| Exercise description |
In the forum thread about parti poodle breeders below, copy word for word the passage starting at "## spindledreams" and ending at "at Purina Farms.".

Spindle dreams- thanks, I didn't know that about Dexter. I've been admiring him from afar- she has beautiful poodles. It's hard to find reputable mini parti breeders, there seem to be more standards...not sure why that is. Jacknic has gorgeous dogs, and Angels Aviary, your pups are incredible eye candy! Makes me wish I was in the market for a standard. 

A mini parti will be my next dog though, so I'm very interested in conversations like this. The time is not right yet, but that doesn't stop me from looking!


----------



## scooterscout99

Caralot in Indiana breeds miniatures.

Caralot Poodles - Show Poodle Breeders


----------



## spindledreams

Grin considering how well Dexter has done in the UKC shows a large number of breeders have or will be breeding to him. I know that some Mini breeders who are doing parti are already talking of Dexter and Not Dexter lines...


----------



## scooterscout99

Whoops! Sorry for the repeat post about Caralot. I met Dexter, and his non-parti daughter, at UKC Gateway last October at Purina Farms.


----------



## Carolinek

How interesting...Dexter and non Dexter lines! That's a nicer distinction than looking at percent of Wycliffe, as long as it doesn't go the same way. It may be in years to come that Dexter is identified as changing the trend in mini partis from puppy mill stock ( where most are bred now) to distinguished show lines. Maybe it's a good thing I'm not ready yet- times may be a changing!

Scooter scout- no worries about the double post- it's a breeder worth mentioning more than once


----------

| Data rows |
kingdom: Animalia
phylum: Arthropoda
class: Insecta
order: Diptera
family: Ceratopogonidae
--
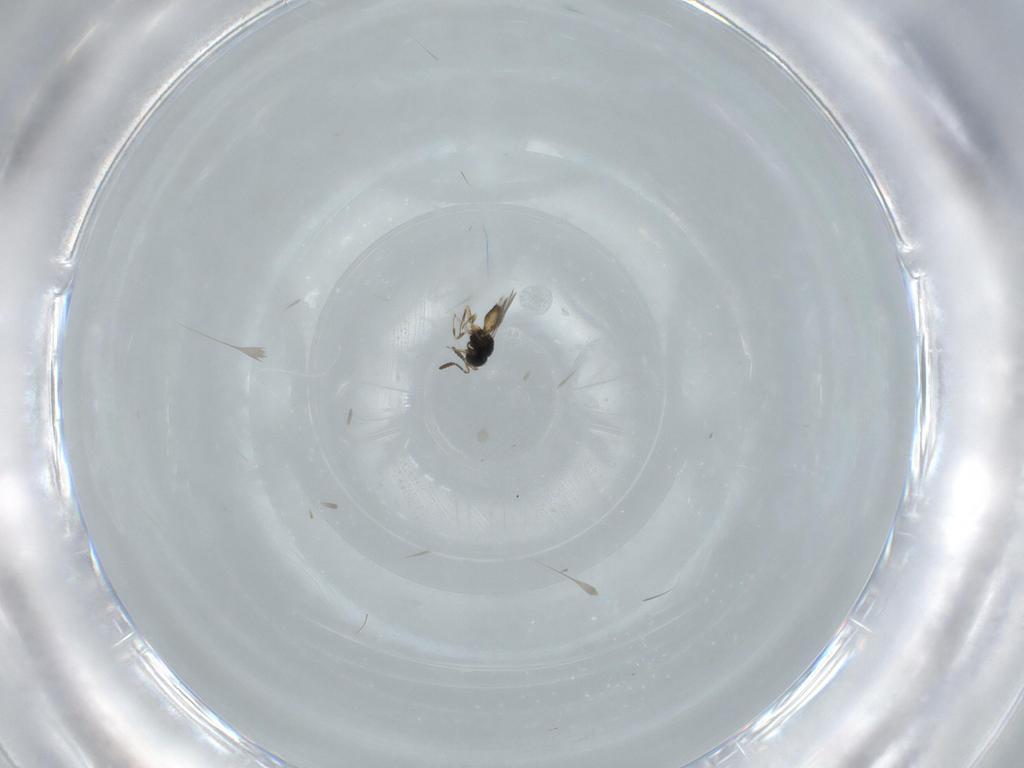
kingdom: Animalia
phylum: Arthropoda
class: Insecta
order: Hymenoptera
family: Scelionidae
---
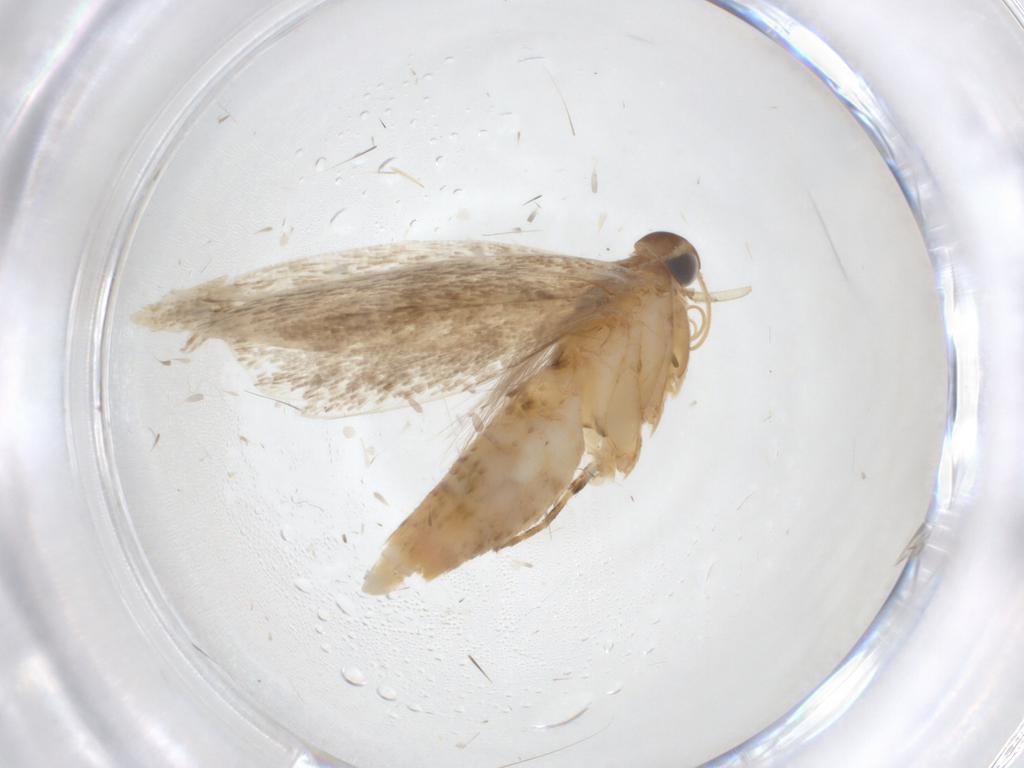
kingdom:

| Full output |
## spindledreams

Grin considering how well Dexter has done in the UKC shows a large number of breeders have or will be breeding to him. I know that some Mini breeders who are doing parti are already talking of Dexter and Not Dexter lines...


----------



## scooterscout99

Whoops! Sorry for the repeat post about Caralot. I met Dexter, and his non-parti daughter, at UKC Gateway last October at Purina Farms.